◆ Extrait choisi
++++++++++

Mon premier livre, Un parfum d’injustice, je l’ai écrit pour remercier mes parents et leur dire, post-mortem, combien je les ai aimés. Je voulais aussi leur ôter le poids de la honte qu’ils ressentaient à nous expliquer les choses après leur longue période de détention en Allemagne : ce n’était pas leur faute, mais celle des gouvernements de l’époque (extrait disponible sur mon site : www.editions-lapis-lazuli.ch). Le fait d’avoir offert ces livres m’a permis de recevoir de nombreux témoignages qui m’ont confirmé que mon écriture touchait les lecteurs et qu’elle méritait d’être poursuivie. Cette expérience m’a donné la certitude que je pouvais aller plus loin en publiant d’autres ouvrages
Vous avez commencé par une histoire familiale vraie (Un parfum d'injustice) et vous vous attaquez à des événements historiques locaux (L'enquête sur l'attentat de Lucens). Quel est, selon vous, le devoir de l'auteur lorsqu'il s'agit de transformer des éléments de la vie réelle ou de l'histoire personnelle en œuvre littéraire ? Où se situe la frontière entre respect de la vérité et liberté de la fiction ?
Attention, il ne s’agit pas d’événements historiques locaux : L’enquête sur l’attentat de Lucens est une pure fiction. Cependant, j’y fais appel à mes expériences militaires et professionnelles pour donner au récit une crédibilité et une tension réaliste. Pour moi, le devoir de l’auteur, lorsqu’il s’inspire de la vie réelle ou de son histoire personnelle, est double : respecter la mémoire des faits et des personnes, tout en assumant la liberté créative nécessaire pour construire une intrigue captivante. La frontière entre vérité et fiction se situe dans l’honnêteté de la démarche : il ne s’agit pas de travestir la réalité, mais de la transformer en matière littéraire, en précisant ce qui relève du témoignage et ce qui appartient à l’imaginaire. La fiction permet d’explorer des zones que la vérité brute ne peut pas toujours éclairer, mais elle doit rester fidèle à l’esprit des faits et à la sensibilité des lecteurs.

++++++++++

◆ Activité
Poursuivez l'entretien sur l'écriture à partir de sa dernière phrase.

Images de documents avec leur code source

++++++++++

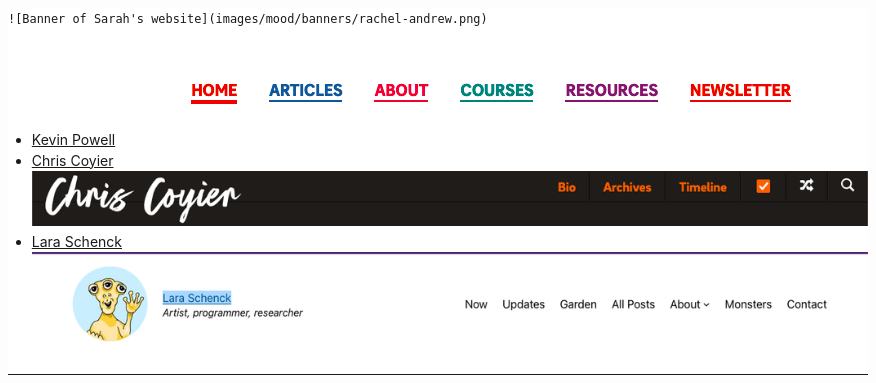     ![Banner of Sarah's website](images/mood/banners/rachel-andrew.png)
- [Kevin Powell](https://www.kevinpowell.co/)
    ![Banner of Sarah's website](images/mood/banners/kevin-powell.png)
- [Chris Coyier](https://chriscoyier.net/)
    ![Banner of Sarah's website](images/mood/banners/chris-coyier.png)
- [Lara Schenck](https://notlaura.com/)
    ![Banner of Sarah's website](images/mood/banners/lara-schenk.png)

---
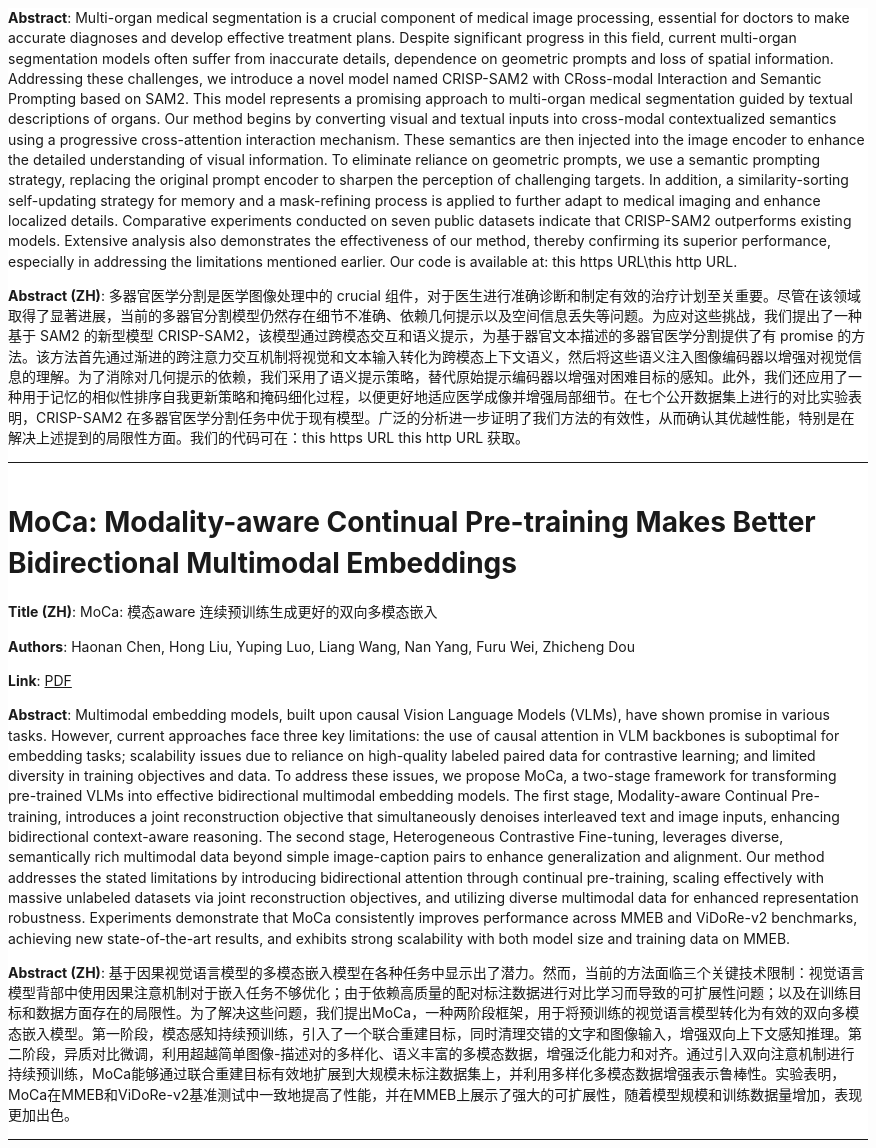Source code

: **Abstract**: Multi-organ medical segmentation is a crucial component of medical image processing, essential for doctors to make accurate diagnoses and develop effective treatment plans. Despite significant progress in this field, current multi-organ segmentation models often suffer from inaccurate details, dependence on geometric prompts and loss of spatial information. Addressing these challenges, we introduce a novel model named CRISP-SAM2 with CRoss-modal Interaction and Semantic Prompting based on SAM2. This model represents a promising approach to multi-organ medical segmentation guided by textual descriptions of organs. Our method begins by converting visual and textual inputs into cross-modal contextualized semantics using a progressive cross-attention interaction mechanism. These semantics are then injected into the image encoder to enhance the detailed understanding of visual information. To eliminate reliance on geometric prompts, we use a semantic prompting strategy, replacing the original prompt encoder to sharpen the perception of challenging targets. In addition, a similarity-sorting self-updating strategy for memory and a mask-refining process is applied to further adapt to medical imaging and enhance localized details. Comparative experiments conducted on seven public datasets indicate that CRISP-SAM2 outperforms existing models. Extensive analysis also demonstrates the effectiveness of our method, thereby confirming its superior performance, especially in addressing the limitations mentioned earlier. Our code is available at: this https URL\this http URL. 

**Abstract (ZH)**: 多器官医学分割是医学图像处理中的 crucial 组件，对于医生进行准确诊断和制定有效的治疗计划至关重要。尽管在该领域取得了显著进展，当前的多器官分割模型仍然存在细节不准确、依赖几何提示以及空间信息丢失等问题。为应对这些挑战，我们提出了一种基于 SAM2 的新型模型 CRISP-SAM2，该模型通过跨模态交互和语义提示，为基于器官文本描述的多器官医学分割提供了有 promise 的方法。该方法首先通过渐进的跨注意力交互机制将视觉和文本输入转化为跨模态上下文语义，然后将这些语义注入图像编码器以增强对视觉信息的理解。为了消除对几何提示的依赖，我们采用了语义提示策略，替代原始提示编码器以增强对困难目标的感知。此外，我们还应用了一种用于记忆的相似性排序自我更新策略和掩码细化过程，以便更好地适应医学成像并增强局部细节。在七个公开数据集上进行的对比实验表明，CRISP-SAM2 在多器官医学分割任务中优于现有模型。广泛的分析进一步证明了我们方法的有效性，从而确认其优越性能，特别是在解决上述提到的局限性方面。我们的代码可在：this https URL this http URL 获取。 

---
# MoCa: Modality-aware Continual Pre-training Makes Better Bidirectional Multimodal Embeddings 

**Title (ZH)**: MoCa: 模态aware 连续预训练生成更好的双向多模态嵌入 

**Authors**: Haonan Chen, Hong Liu, Yuping Luo, Liang Wang, Nan Yang, Furu Wei, Zhicheng Dou  

**Link**: [PDF](https://arxiv.org/pdf/2506.23115)  

**Abstract**: Multimodal embedding models, built upon causal Vision Language Models (VLMs), have shown promise in various tasks. However, current approaches face three key limitations: the use of causal attention in VLM backbones is suboptimal for embedding tasks; scalability issues due to reliance on high-quality labeled paired data for contrastive learning; and limited diversity in training objectives and data. To address these issues, we propose MoCa, a two-stage framework for transforming pre-trained VLMs into effective bidirectional multimodal embedding models. The first stage, Modality-aware Continual Pre-training, introduces a joint reconstruction objective that simultaneously denoises interleaved text and image inputs, enhancing bidirectional context-aware reasoning. The second stage, Heterogeneous Contrastive Fine-tuning, leverages diverse, semantically rich multimodal data beyond simple image-caption pairs to enhance generalization and alignment. Our method addresses the stated limitations by introducing bidirectional attention through continual pre-training, scaling effectively with massive unlabeled datasets via joint reconstruction objectives, and utilizing diverse multimodal data for enhanced representation robustness. Experiments demonstrate that MoCa consistently improves performance across MMEB and ViDoRe-v2 benchmarks, achieving new state-of-the-art results, and exhibits strong scalability with both model size and training data on MMEB. 

**Abstract (ZH)**: 基于因果视觉语言模型的多模态嵌入模型在各种任务中显示出了潜力。然而，当前的方法面临三个关键技术限制：视觉语言模型背部中使用因果注意机制对于嵌入任务不够优化；由于依赖高质量的配对标注数据进行对比学习而导致的可扩展性问题；以及在训练目标和数据方面存在的局限性。为了解决这些问题，我们提出MoCa，一种两阶段框架，用于将预训练的视觉语言模型转化为有效的双向多模态嵌入模型。第一阶段，模态感知持续预训练，引入了一个联合重建目标，同时清理交错的文字和图像输入，增强双向上下文感知推理。第二阶段，异质对比微调，利用超越简单图像-描述对的多样化、语义丰富的多模态数据，增强泛化能力和对齐。通过引入双向注意机制进行持续预训练，MoCa能够通过联合重建目标有效地扩展到大规模未标注数据集上，并利用多样化多模态数据增强表示鲁棒性。实验表明，MoCa在MMEB和ViDoRe-v2基准测试中一致地提高了性能，并在MMEB上展示了强大的可扩展性，随着模型规模和训练数据量增加，表现更加出色。 

---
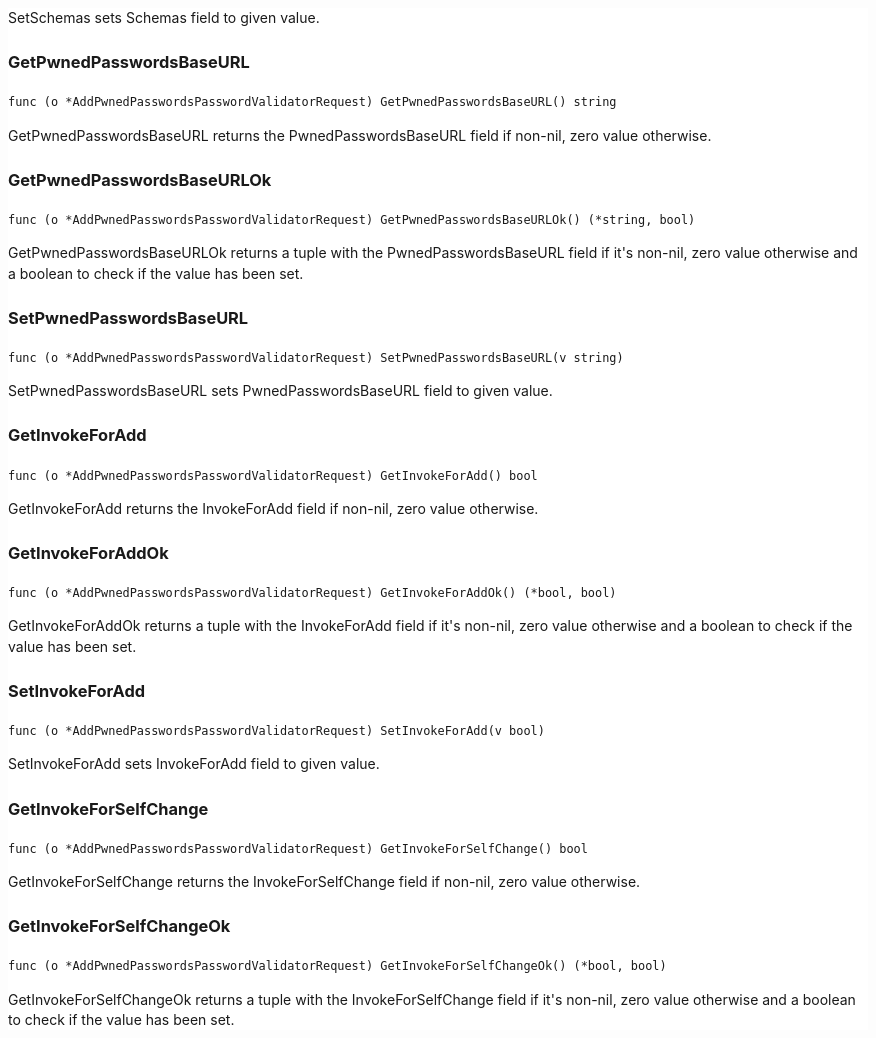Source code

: SetSchemas sets Schemas field to given value.


### GetPwnedPasswordsBaseURL

`func (o *AddPwnedPasswordsPasswordValidatorRequest) GetPwnedPasswordsBaseURL() string`

GetPwnedPasswordsBaseURL returns the PwnedPasswordsBaseURL field if non-nil, zero value otherwise.

### GetPwnedPasswordsBaseURLOk

`func (o *AddPwnedPasswordsPasswordValidatorRequest) GetPwnedPasswordsBaseURLOk() (*string, bool)`

GetPwnedPasswordsBaseURLOk returns a tuple with the PwnedPasswordsBaseURL field if it's non-nil, zero value otherwise
and a boolean to check if the value has been set.

### SetPwnedPasswordsBaseURL

`func (o *AddPwnedPasswordsPasswordValidatorRequest) SetPwnedPasswordsBaseURL(v string)`

SetPwnedPasswordsBaseURL sets PwnedPasswordsBaseURL field to given value.


### GetInvokeForAdd

`func (o *AddPwnedPasswordsPasswordValidatorRequest) GetInvokeForAdd() bool`

GetInvokeForAdd returns the InvokeForAdd field if non-nil, zero value otherwise.

### GetInvokeForAddOk

`func (o *AddPwnedPasswordsPasswordValidatorRequest) GetInvokeForAddOk() (*bool, bool)`

GetInvokeForAddOk returns a tuple with the InvokeForAdd field if it's non-nil, zero value otherwise
and a boolean to check if the value has been set.

### SetInvokeForAdd

`func (o *AddPwnedPasswordsPasswordValidatorRequest) SetInvokeForAdd(v bool)`

SetInvokeForAdd sets InvokeForAdd field to given value.


### GetInvokeForSelfChange

`func (o *AddPwnedPasswordsPasswordValidatorRequest) GetInvokeForSelfChange() bool`

GetInvokeForSelfChange returns the InvokeForSelfChange field if non-nil, zero value otherwise.

### GetInvokeForSelfChangeOk

`func (o *AddPwnedPasswordsPasswordValidatorRequest) GetInvokeForSelfChangeOk() (*bool, bool)`

GetInvokeForSelfChangeOk returns a tuple with the InvokeForSelfChange field if it's non-nil, zero value otherwise
and a boolean to check if the value has been set.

++++++++++

◆ Réponse attendue
Avec deux romans récemment sortis et deux autres annoncés pour novembre 2026, votre rythme de publication est très soutenu. Comment parvenez-vous à maintenir cette productivité élevée sans compromettre la qualité, et quelle est votre méthode pour structurer et achever des projets aussi différents que des thrillers d'action et des récits initiatiques ?
Il ne faut pas se fier aux apparences : mon rythme actuel est le résultat d’un travail de longue haleine. Par exemple, L’Or des Celtes m’a demandé quatre années d’écriture, ponctuées de lectures approfondies – de Jules César à Divico – et de nombreuses visites de musées en Suisse et à l’étranger pour garantir la précision historique. Quant à L’Attentat de Lucens, il s’appuie sur plusieurs années de réflexion et sur ma mémoire pour en extraire des éléments pertinents. Ma méthode repose sur une discipline stricte : j’écris entre quatre et cinq heures par jour, souvent la nuit, lorsque le calme absolu favorise la concentration et la créativité. Mon expérience comme officier supérieur dans le service de renseignement m’a également apporté une méthodologie rigoureuse et une capacité d’appréciation des situations, qui me permettent de tenir dans la durée et de maîtriser les informations utiles à mes livres. Cette combinaison de recherche, de discipline et d’expertise me permet de maintenir la qualité tout en avançant sur des projets très différents.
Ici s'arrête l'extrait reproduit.